• **Written request a**: Rewrite the passage on the tenancy defense, starting with "1. It is admitted" and going on through "of the tenancy.", with "university" changed to "college".

• **Passage to read**:
»»
Just after filing a Defence, perhaps it would be a good idea to send a copy of the email in which you informed the letting agents that the course was cancelled, proving that you gave plenty of notice, and perhaps make a settlement offer?

 

I would defend along the following lines:

 

1. It is admitted that the Defendant signed a tenancy agreement in relation to the property at xxx.

2. The sole purpose of the tenancy agreement was to enable the Defendant to attend xxx university to study xxx, which was known to both parties.

3. Due to circumstances outside the control of the Defendant, the relevant course was unexpectedly cancelled by the university and the Defendant was forced to transfer to another university. The fundamental purpose of the contract was frustrated. In line with the principles set out in Krell v Henry, the Defendant was released from any further obligation in respect of the tenancy.
««
• **Written request b**: Print the records exactly as they stand, starting with the line with "Locate an element" and going on through the line with "This screenshot has width=960, height=540. Find".

• **Dataset extract**:
»»
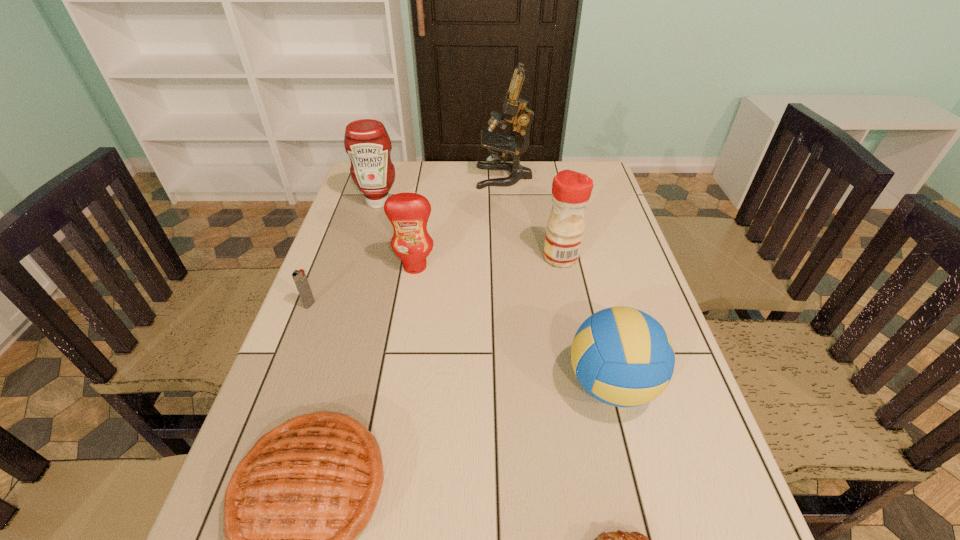
Find the location of `free location located 0.190m at the eyepieces of the tallest object`. free location located 0.190m at the eyepieces of the tallest object is located at coordinates (423, 177).

Locate an element on the screen. vacant area situated 0.390m on the right of the leftmost condiment is located at coordinates (517, 202).

Find the location of a particular element. The height and width of the screenshot is (540, 960). free location located 0.330m on the back of the rightmost condiment is located at coordinates (546, 186).

Find the location of a particular element. This screenshot has width=960, height=540. free space located 0.360m on the label side of the shortest condiment is located at coordinates (395, 390).

Identify the location of vacant space situated 0.130m on the front of the volleyball. Image resolution: width=960 pixels, height=540 pixels. (639, 495).

The height and width of the screenshot is (540, 960). I want to click on vacant region located 0.390m on the right of the fifth farthest object, so 468,305.

Identify the location of microscope that is at the far edge. The image size is (960, 540). (515, 111).

This screenshot has width=960, height=540. Find the location of `condiment at the far edge`. condiment at the far edge is located at coordinates (366, 141).

I want to click on condiment that is at the left edge, so click(x=366, y=141).

Image resolution: width=960 pixels, height=540 pixels. Identify the location of igniter that is at the left edge. (299, 277).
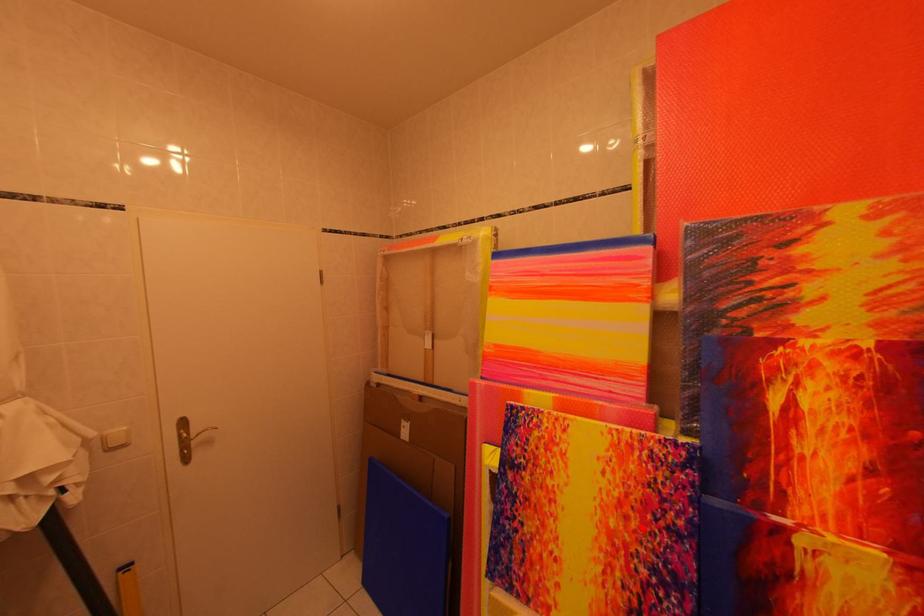
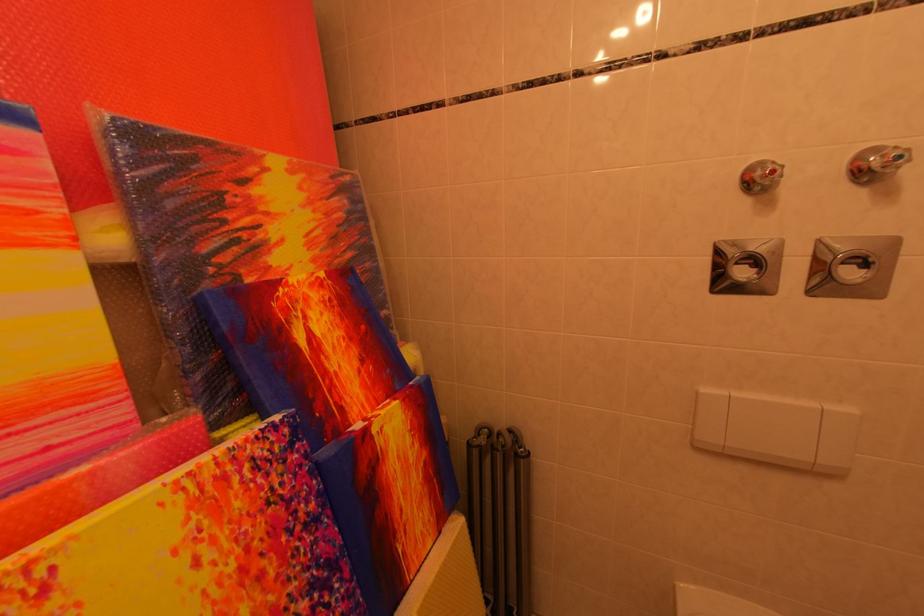
Find the pixel in the second image that matches the highlighted location in the first image.

(281, 575)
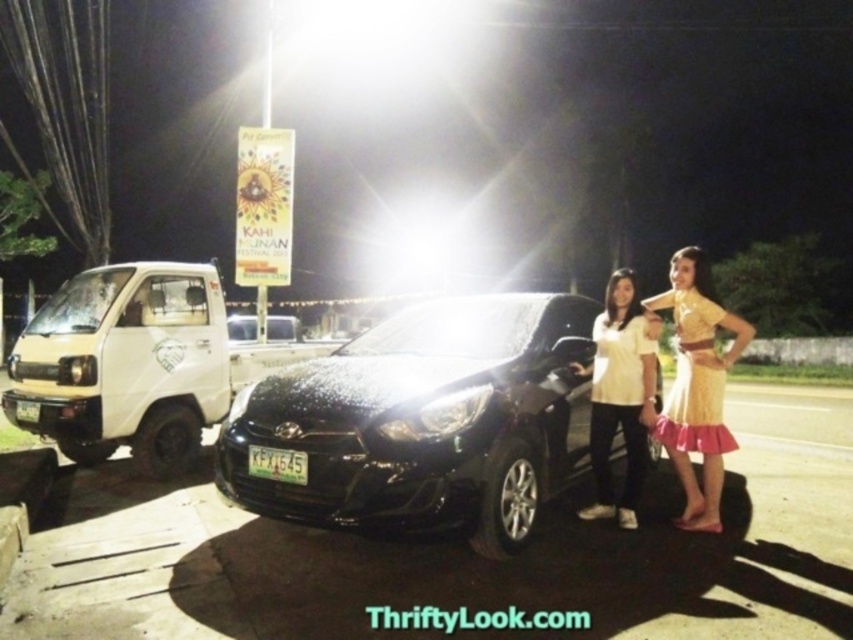
You are standing in the nighttime scene and want to walk from the closer point to the farther point. Which direction should you face to move from point (376,378) to point (689,470)?

To move from the closer point (376,378) to the farther point (689,470), you should face towards the upper right direction since point (689,470) is farther away and located in that direction.

You are a photographer taking a nighttime photo and notice two people in the scene. One is wearing a yellow satin dress at right and the other a white matte shirt at center. Which clothing item takes up more space in the photo?

The yellow satin dress at right is bigger than the white matte shirt at center, so it takes up more space in the photo.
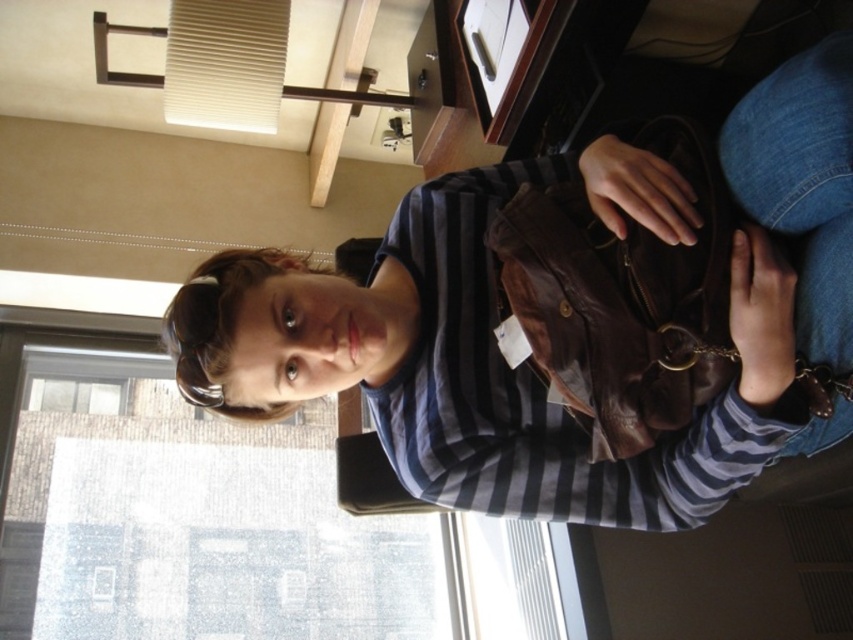
Question: Is matte brown purse at center positioned in front of transparent glass window at upper left?

Choices:
 (A) yes
 (B) no

Answer: (A)

Question: Which point appears closest to the camera in this image?

Choices:
 (A) (450, 385)
 (B) (235, 464)

Answer: (A)

Question: Is matte brown purse at center wider than transparent glass window at upper left?

Choices:
 (A) yes
 (B) no

Answer: (B)

Question: Does matte brown purse at center appear on the left side of transparent glass window at upper left?

Choices:
 (A) yes
 (B) no

Answer: (B)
««
• **Final result a**:
1. It is admitted that the Defendant signed a tenancy agreement in relation to the property at xxx.

2. The sole purpose of the tenancy agreement was to enable the Defendant to attend xxx college to study xxx, which was known to both parties.

3. Due to circumstances outside the control of the Defendant, the relevant course was unexpectedly cancelled by the college and the Defendant was forced to transfer to another college. The fundamental purpose of the contract was frustrated. In line with the principles set out in Krell v Henry, the Defendant was released from any further obligation in respect of the tenancy.

• **Final result b**:
Locate an element on the screen. vacant area situated 0.390m on the right of the leftmost condiment is located at coordinates (517, 202).

Find the location of a particular element. The height and width of the screenshot is (540, 960). free location located 0.330m on the back of the rightmost condiment is located at coordinates (546, 186).

Find the location of a particular element. This screenshot has width=960, height=540. free space located 0.360m on the label side of the shortest condiment is located at coordinates (395, 390).

Identify the location of vacant space situated 0.130m on the front of the volleyball. Image resolution: width=960 pixels, height=540 pixels. (639, 495).

The height and width of the screenshot is (540, 960). I want to click on vacant region located 0.390m on the right of the fifth farthest object, so 468,305.

Identify the location of microscope that is at the far edge. The image size is (960, 540). (515, 111).

This screenshot has width=960, height=540. Find the location of `condiment at the far edge`. condiment at the far edge is located at coordinates (366, 141).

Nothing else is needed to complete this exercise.